▸ **WORK TASK**: Your reply should hold every record exactly as given, with no pictures in it.

[EXERCISE DATA — start]

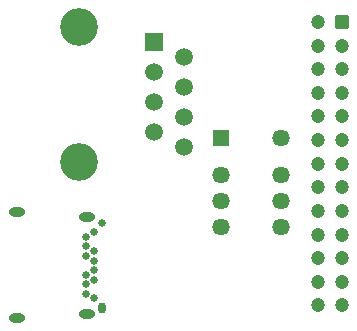
<source format=gbr>
%TF.GenerationSoftware,KiCad,Pcbnew,(6.0.5-0)*%
%TF.CreationDate,2022-06-15T06:28:06+02:00*%
%TF.ProjectId,Relay,52656c61-792e-46b6-9963-61645f706362,rev?*%
%TF.SameCoordinates,Original*%
%TF.FileFunction,Soldermask,Bot*%
%TF.FilePolarity,Negative*%
%FSLAX46Y46*%
G04 Gerber Fmt 4.6, Leading zero omitted, Abs format (unit mm)*
G04 Created by KiCad (PCBNEW (6.0.5-0)) date 2022-06-15 06:28:06*
%MOMM*%
%LPD*%
G01*
G04 APERTURE LIST*
G04 Aperture macros list*
%AMRoundRect*
0 Rectangle with rounded corners*
0 $1 Rounding radius*
0 $2 $3 $4 $5 $6 $7 $8 $9 X,Y pos of 4 corners*
0 Add a 4 corners polygon primitive as box body*
4,1,4,$2,$3,$4,$5,$6,$7,$8,$9,$2,$3,0*
0 Add four circle primitives for the rounded corners*
1,1,$1+$1,$2,$3*
1,1,$1+$1,$4,$5*
1,1,$1+$1,$6,$7*
1,1,$1+$1,$8,$9*
0 Add four rect primitives between the rounded corners*
20,1,$1+$1,$2,$3,$4,$5,0*
20,1,$1+$1,$4,$5,$6,$7,0*
20,1,$1+$1,$6,$7,$8,$9,0*
20,1,$1+$1,$8,$9,$2,$3,0*%
G04 Aperture macros list end*
%ADD10C,3.200000*%
%ADD11R,1.500000X1.500000*%
%ADD12C,1.500000*%
%ADD13RoundRect,0.250000X-0.350000X0.350000X-0.350000X-0.350000X0.350000X-0.350000X0.350000X0.350000X0*%
%ADD14C,1.200000*%
%ADD15O,0.650000X0.950000*%
%ADD16C,0.650000*%
%ADD17O,1.400000X0.800000*%
%ADD18R,1.458000X1.458000*%
%ADD19C,1.458000*%
G04 APERTURE END LIST*
D10*
%TO.C,J3*%
X153950000Y-54987500D03*
X153950000Y-66417500D03*
D11*
X160300000Y-56257500D03*
D12*
X162840000Y-57527500D03*
X160300000Y-58797500D03*
X162840000Y-60067500D03*
X160300000Y-61337500D03*
X162840000Y-62607500D03*
X160300000Y-63877500D03*
X162840000Y-65147500D03*
%TD*%
D13*
%TO.C,J1*%
X176150000Y-54592500D03*
D14*
X174150000Y-54592500D03*
X176150000Y-56592500D03*
X174150000Y-56592500D03*
X176150000Y-58592500D03*
X174150000Y-58592500D03*
X176150000Y-60592500D03*
X174150000Y-60592500D03*
X176150000Y-62592500D03*
X174150000Y-62592500D03*
X176150000Y-64592500D03*
X174150000Y-64592500D03*
X176150000Y-66592500D03*
X174150000Y-66592500D03*
X176150000Y-68592500D03*
X174150000Y-68592500D03*
X176150000Y-70592500D03*
X174150000Y-70592500D03*
X176150000Y-72592500D03*
X174150000Y-72592500D03*
X176150000Y-74592500D03*
X174150000Y-74592500D03*
X176150000Y-76592500D03*
X174150000Y-76592500D03*
X176150000Y-78592500D03*
X174150000Y-78592500D03*
%TD*%
D15*
%TO.C,J2*%
X155850000Y-78800000D03*
D16*
X155850000Y-71600000D03*
X155200000Y-78000000D03*
X154500000Y-77600000D03*
X154500000Y-76800000D03*
X155200000Y-76400000D03*
X154500000Y-76000000D03*
X155200000Y-75600000D03*
X155200000Y-74800000D03*
X154500000Y-74400000D03*
X155200000Y-74000000D03*
X154500000Y-73600000D03*
X154500000Y-72800000D03*
X155200000Y-72400000D03*
D17*
X148650000Y-70710000D03*
X148650000Y-79690000D03*
X154600000Y-71070000D03*
X154600000Y-79330000D03*
%TD*%
D18*
%TO.C,K1*%
X165974500Y-64390000D03*
D19*
X165974500Y-67590000D03*
X165974500Y-69790000D03*
X165974500Y-71990000D03*
X171054500Y-71990000D03*
X171054500Y-69790000D03*
X171054500Y-67590000D03*
X171054500Y-64390000D03*
%TD*%
M02*

</source>
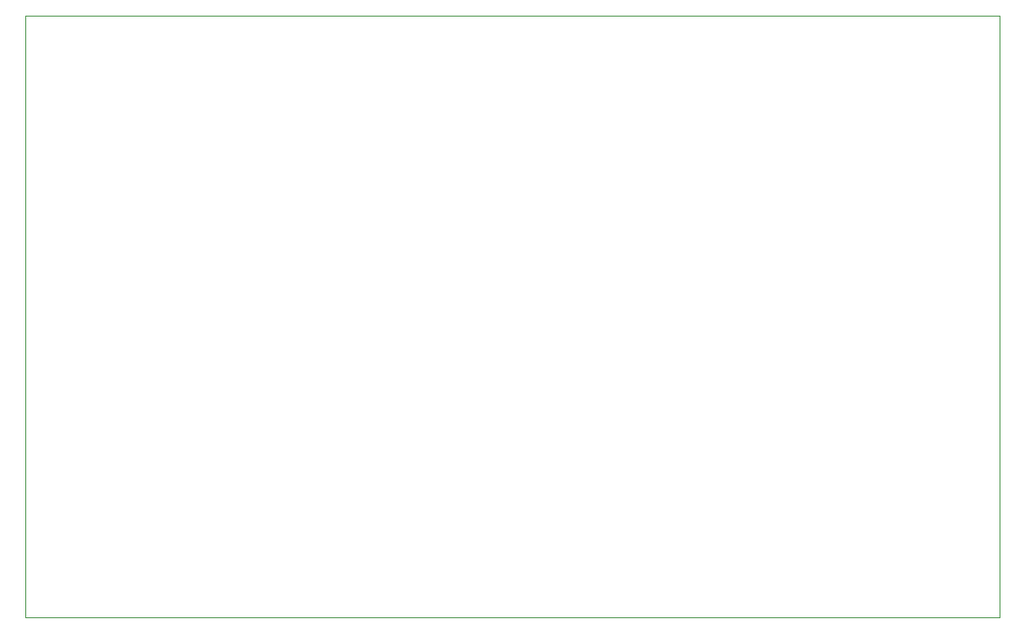
<source format=gbr>
%TF.GenerationSoftware,KiCad,Pcbnew,7.0.9*%
%TF.CreationDate,2024-07-11T14:42:56+10:00*%
%TF.ProjectId,bms test circuit,626d7320-7465-4737-9420-636972637569,rev?*%
%TF.SameCoordinates,Original*%
%TF.FileFunction,Profile,NP*%
%FSLAX46Y46*%
G04 Gerber Fmt 4.6, Leading zero omitted, Abs format (unit mm)*
G04 Created by KiCad (PCBNEW 7.0.9) date 2024-07-11 14:42:56*
%MOMM*%
%LPD*%
G01*
G04 APERTURE LIST*
%TA.AperFunction,Profile*%
%ADD10C,0.100000*%
%TD*%
G04 APERTURE END LIST*
D10*
X168529000Y-40767000D02*
X263017000Y-40767000D01*
X263017000Y-99187000D01*
X168529000Y-99187000D01*
X168529000Y-40767000D01*
M02*

</source>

[EXERCISE DATA — finish]

▸ **WRITTEN SOLUTION**:
<source format=gbr>
%TF.GenerationSoftware,KiCad,Pcbnew,(6.0.5-0)*%
%TF.CreationDate,2022-06-15T06:28:06+02:00*%
%TF.ProjectId,Relay,52656c61-792e-46b6-9963-61645f706362,rev?*%
%TF.SameCoordinates,Original*%
%TF.FileFunction,Soldermask,Bot*%
%TF.FilePolarity,Negative*%
%FSLAX46Y46*%
G04 Gerber Fmt 4.6, Leading zero omitted, Abs format (unit mm)*
G04 Created by KiCad (PCBNEW (6.0.5-0)) date 2022-06-15 06:28:06*
%MOMM*%
%LPD*%
G01*
G04 APERTURE LIST*
G04 Aperture macros list*
%AMRoundRect*
0 Rectangle with rounded corners*
0 $1 Rounding radius*
0 $2 $3 $4 $5 $6 $7 $8 $9 X,Y pos of 4 corners*
0 Add a 4 corners polygon primitive as box body*
4,1,4,$2,$3,$4,$5,$6,$7,$8,$9,$2,$3,0*
0 Add four circle primitives for the rounded corners*
1,1,$1+$1,$2,$3*
1,1,$1+$1,$4,$5*
1,1,$1+$1,$6,$7*
1,1,$1+$1,$8,$9*
0 Add four rect primitives between the rounded corners*
20,1,$1+$1,$2,$3,$4,$5,0*
20,1,$1+$1,$4,$5,$6,$7,0*
20,1,$1+$1,$6,$7,$8,$9,0*
20,1,$1+$1,$8,$9,$2,$3,0*%
G04 Aperture macros list end*
%ADD10C,3.200000*%
%ADD11R,1.500000X1.500000*%
%ADD12C,1.500000*%
%ADD13RoundRect,0.250000X-0.350000X0.350000X-0.350000X-0.350000X0.350000X-0.350000X0.350000X0.350000X0*%
%ADD14C,1.200000*%
%ADD15O,0.650000X0.950000*%
%ADD16C,0.650000*%
%ADD17O,1.400000X0.800000*%
%ADD18R,1.458000X1.458000*%
%ADD19C,1.458000*%
G04 APERTURE END LIST*
D10*
%TO.C,J3*%
X153950000Y-54987500D03*
X153950000Y-66417500D03*
D11*
X160300000Y-56257500D03*
D12*
X162840000Y-57527500D03*
X160300000Y-58797500D03*
X162840000Y-60067500D03*
X160300000Y-61337500D03*
X162840000Y-62607500D03*
X160300000Y-63877500D03*
X162840000Y-65147500D03*
%TD*%
D13*
%TO.C,J1*%
X176150000Y-54592500D03*
D14*
X174150000Y-54592500D03*
X176150000Y-56592500D03*
X174150000Y-56592500D03*
X176150000Y-58592500D03*
X174150000Y-58592500D03*
X176150000Y-60592500D03*
X174150000Y-60592500D03*
X176150000Y-62592500D03*
X174150000Y-62592500D03*
X176150000Y-64592500D03*
X174150000Y-64592500D03*
X176150000Y-66592500D03*
X174150000Y-66592500D03*
X176150000Y-68592500D03*
X174150000Y-68592500D03*
X176150000Y-70592500D03*
X174150000Y-70592500D03*
X176150000Y-72592500D03*
X174150000Y-72592500D03*
X176150000Y-74592500D03*
X174150000Y-74592500D03*
X176150000Y-76592500D03*
X174150000Y-76592500D03*
X176150000Y-78592500D03*
X174150000Y-78592500D03*
%TD*%
D15*
%TO.C,J2*%
X155850000Y-78800000D03*
D16*
X155850000Y-71600000D03*
X155200000Y-78000000D03*
X154500000Y-77600000D03*
X154500000Y-76800000D03*
X155200000Y-76400000D03*
X154500000Y-76000000D03*
X155200000Y-75600000D03*
X155200000Y-74800000D03*
X154500000Y-74400000D03*
X155200000Y-74000000D03*
X154500000Y-73600000D03*
X154500000Y-72800000D03*
X155200000Y-72400000D03*
D17*
X148650000Y-70710000D03*
X148650000Y-79690000D03*
X154600000Y-71070000D03*
X154600000Y-79330000D03*
%TD*%
D18*
%TO.C,K1*%
X165974500Y-64390000D03*
D19*
X165974500Y-67590000D03*
X165974500Y-69790000D03*
X165974500Y-71990000D03*
X171054500Y-71990000D03*
X171054500Y-69790000D03*
X171054500Y-67590000D03*
X171054500Y-64390000D03*
%TD*%
M02*

</source>
<source format=gbr>
%TF.GenerationSoftware,KiCad,Pcbnew,7.0.9*%
%TF.CreationDate,2024-07-11T14:42:56+10:00*%
%TF.ProjectId,bms test circuit,626d7320-7465-4737-9420-636972637569,rev?*%
%TF.SameCoordinates,Original*%
%TF.FileFunction,Profile,NP*%
%FSLAX46Y46*%
G04 Gerber Fmt 4.6, Leading zero omitted, Abs format (unit mm)*
G04 Created by KiCad (PCBNEW 7.0.9) date 2024-07-11 14:42:56*
%MOMM*%
%LPD*%
G01*
G04 APERTURE LIST*
%TA.AperFunction,Profile*%
%ADD10C,0.100000*%
%TD*%
G04 APERTURE END LIST*
D10*
X168529000Y-40767000D02*
X263017000Y-40767000D01*
X263017000Y-99187000D01*
X168529000Y-99187000D01*
X168529000Y-40767000D01*
M02*

</source>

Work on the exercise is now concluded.